Sahara Data Processing for OpenStack
Rapidly Configure, Auto-Deploy and Scale Hadoop Clusters on OpenStack
Hadoop — open source map/reduce — is a great solution for meeting the growing demand for Big Data analytics coming from every corner of the enterprise. But because it’s resource-intensive, Hadoop demands scale-up/scale-down agility — made harder because Hadoop is also complex: difficult to configure, deploy, test, optimize and maintain.
OpenStack Sahara — elastic Hadoop on demand — helps solve these problems. Sahara lets you rapidly configure, reliably auto-deploy and scale Hadoop clusters on OpenStack. And it helps you (or even end-users) submit jobs to and collect results from them. All from the convenience of the Horizon web UI or OpenStack CLI, while using familiar OpenStack Projects, Users, Quotas and other constructs to isolate Big Data workloads, allocate and manage resources.
What is Sahara?
Sahara began life as an Apache 2.0 project and is now an OpenStack integrated project, meaning it is part of the semi-annual OpenStack release. Developed by open source thought leaders from the Apache and OpenStack Foundations with active participation from Mirantis, Hortonworks, and Red Hat, Sahara provides push-button provisioning of mainstream Hadoop distributions and elastic data processing (EDP) capability similar to Amazon Elastic MapReduce (EMR).

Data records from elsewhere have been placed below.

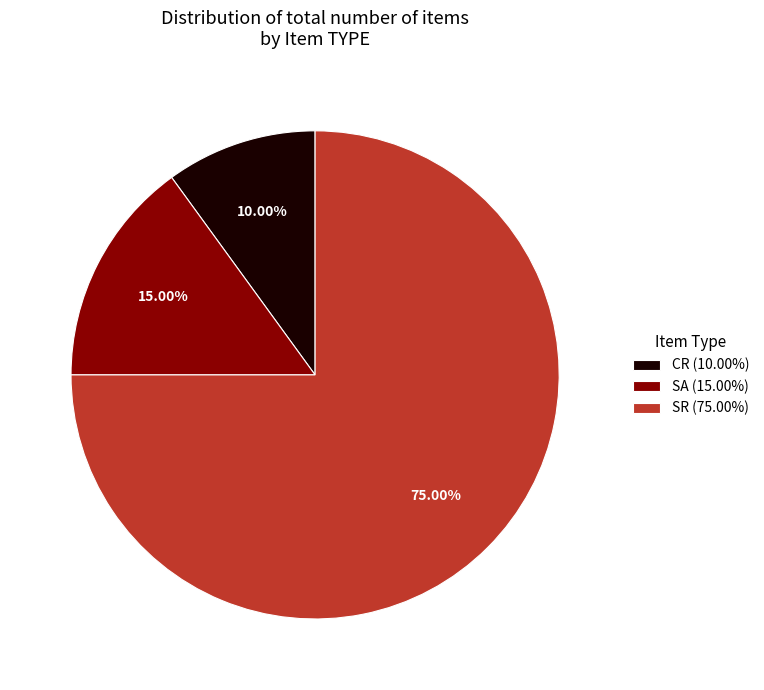

Is the sum of SR and CR greater than half?

Yes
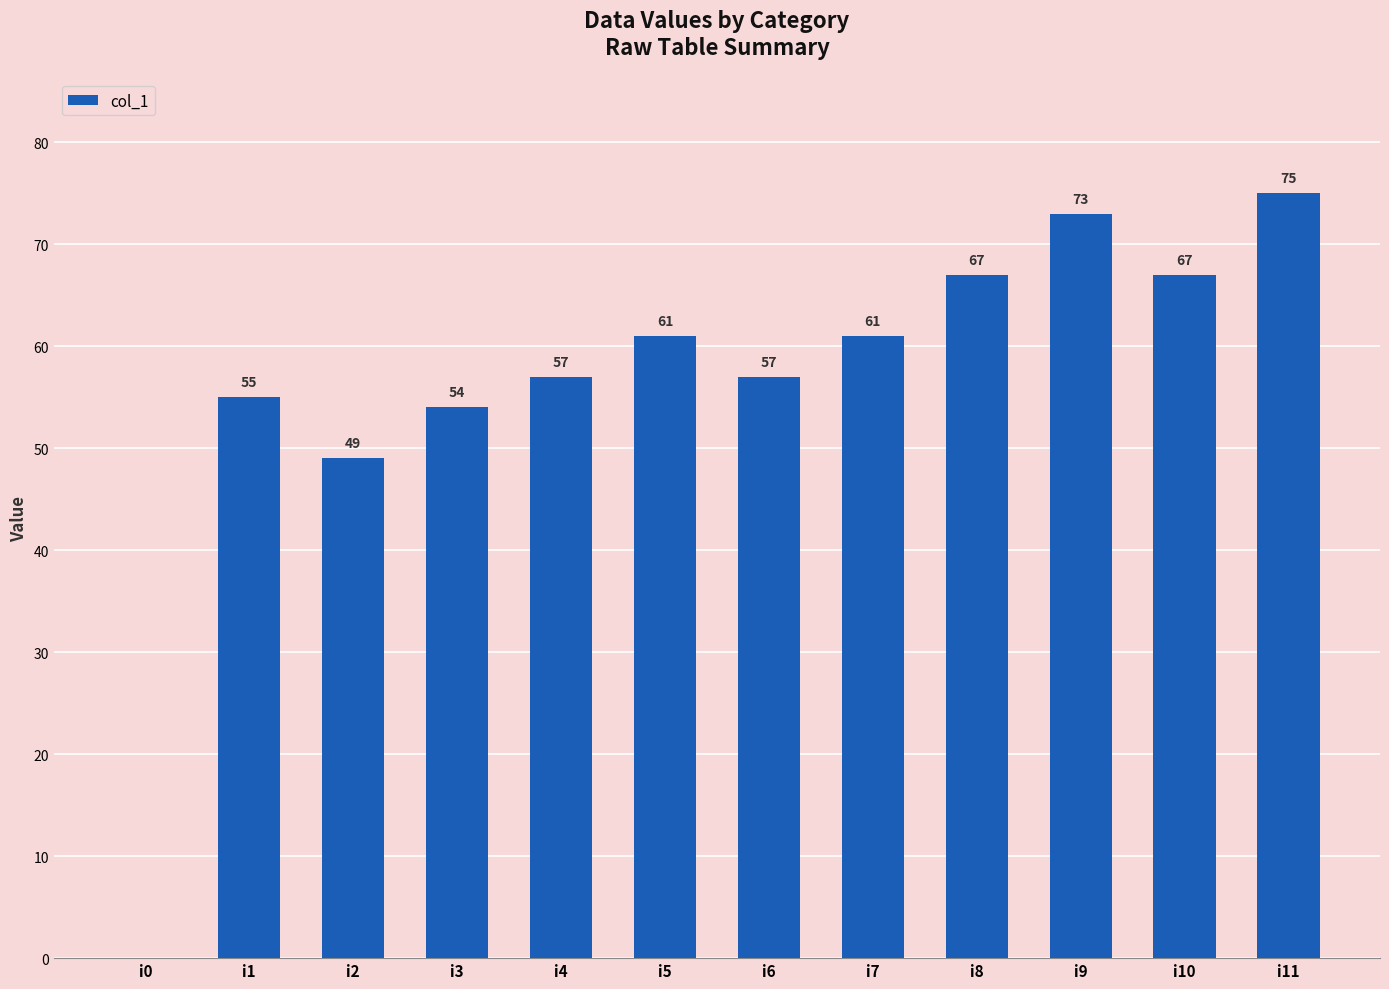

True or false: the data shows -37 at i0.

False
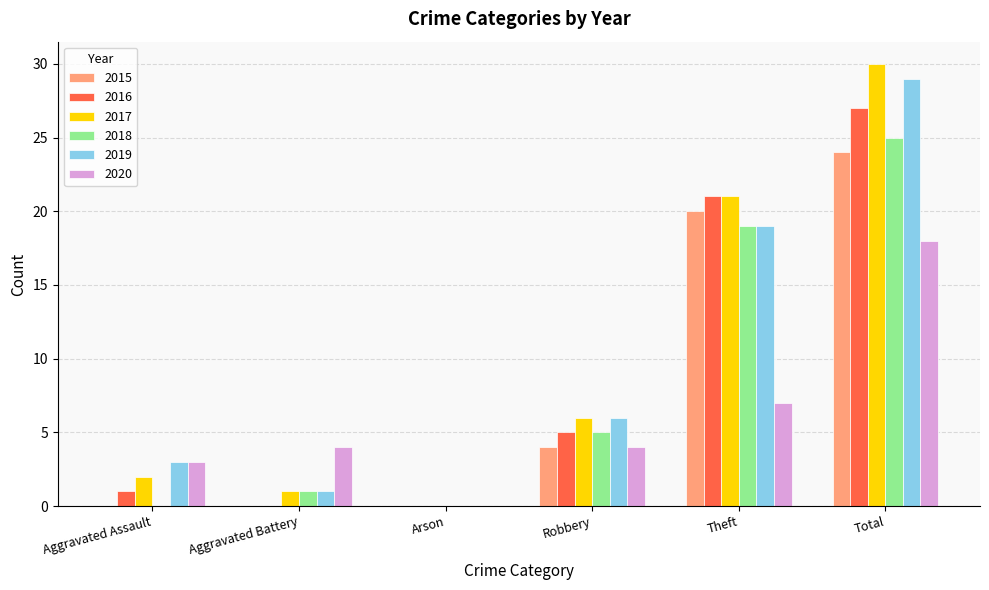

Read the 2017 value at Total, to the nearest 10.

30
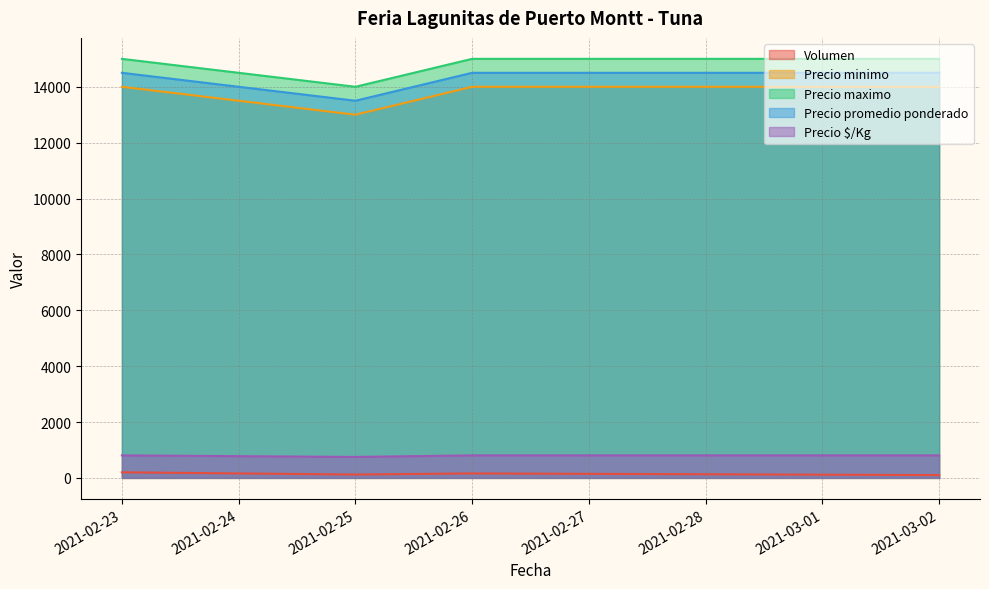

How many lines are shown in the chart?

5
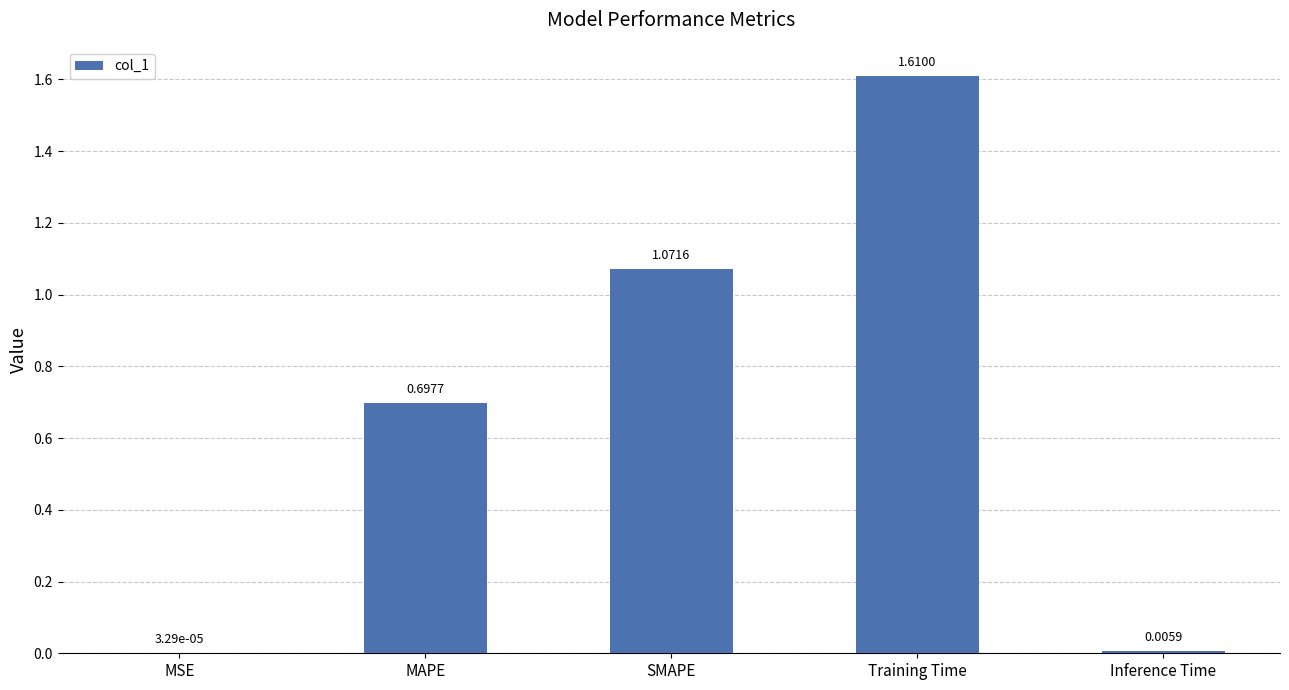

Which label corresponds to the largest value in the chart?

Training Time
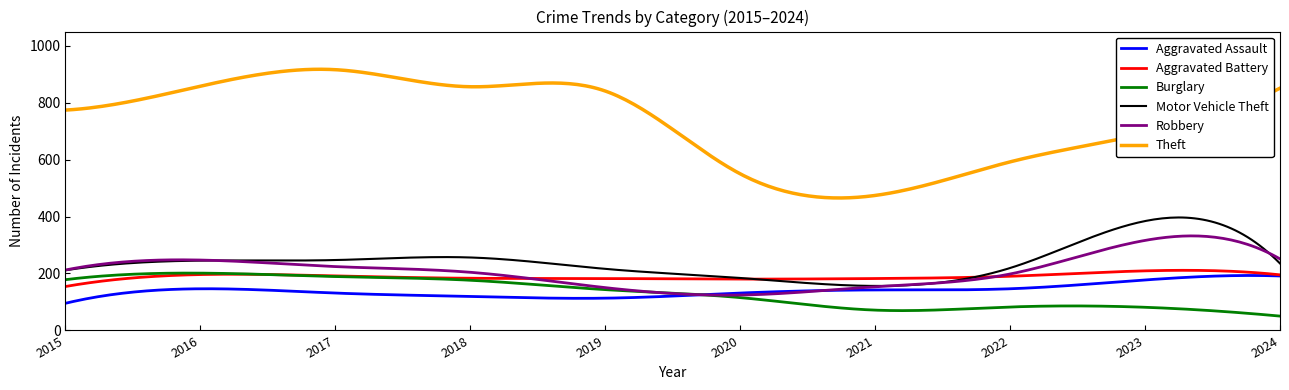

Which series has the largest total across all categories?

Theft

Manually creating a Hadoop cluster on OpenStack requires spinning up instances, installing Hadoop on each instance, configuring the instances to work together, specifying the namenode, jobtracker, tasktrackers, and any storage nodes, and configuring each of hundreds, or even thousands, of nodes. Why spend all that time on manual configuration — with the possibility of human error — when you can use Sahara to specify node characteristics and roles, click to deploy, and access a individual or multiple robust, stable Hadoop clusters in parallel with minimal delay?
Simplify deployment by creating node templates
Sahara makes it possible to create templates from which it can deploy as many or as few nodes as your cluster needs. You can easily mix and match roles for a node, perhaps creating a master node that runs the namenode, secondarynamenode and jobtracker processes, a worker node running the datanode and tasktracker processes, and pure storage nodes running datanode.
Sahara provides the ability to create templates that specify:
- Roles a node is to play.
- Flavor for the OpenStack VM on which the node should run.
- Type of storage (Cinder volume/emphemeral drive) it should use.
- IP pool from which to draw.
- HDFS parameters (for storage nodes).
- MapReduce parameters (for jobtracker and tasktracker nodes).
Easily scale your cluster up and down
When it’s time to grow your cluster, Sahara makes it simple. Instead of struggling to create and configure new nodes, Sahara gives you the ability to simply add node types using a convenient interface. You can also remove nodes and easily redeploy, providing just the right computing power for your cluster’s needs.
Get control of your Hadoop environment
While Sahara takes the pain out of provisioning a Hadoop cluster, it doesn’t tie your hands when it comes to control. Sahara enables you to:
- Decide whether to create clusters using the UI, or integrate Sahara with your own applicaton via the convenient API.
- Choose from among multiple Hadoop distributions, including the Hortonworks Data Platform (HDP) and the Cloudera Hadoop Distribution (CHD).
- Implement Apache Spark jobs.
- Enable anti-affinity based on roles, so that different processes of the same type are running on different physical hosts to provide increased stability and performance.
- Easily configure HDFS and MapReduce parameters at both the node and cluster level.
- Specify a base image to be loaded on images at provisioning time.
- Select a keypair to use for logging in to instances.
Under the hood
Sahara is tightly integrated with core OpenStack services such as Keystone, Glance, Horizon, and Nova, and is moving towards integration with other services such as Heat and Trove. It supports the native OpenStack APIs, which gives you the opportunity to either provide users with the Horizon GUI to provision Hadoop environments and run elastic data processing operations or code to them directly.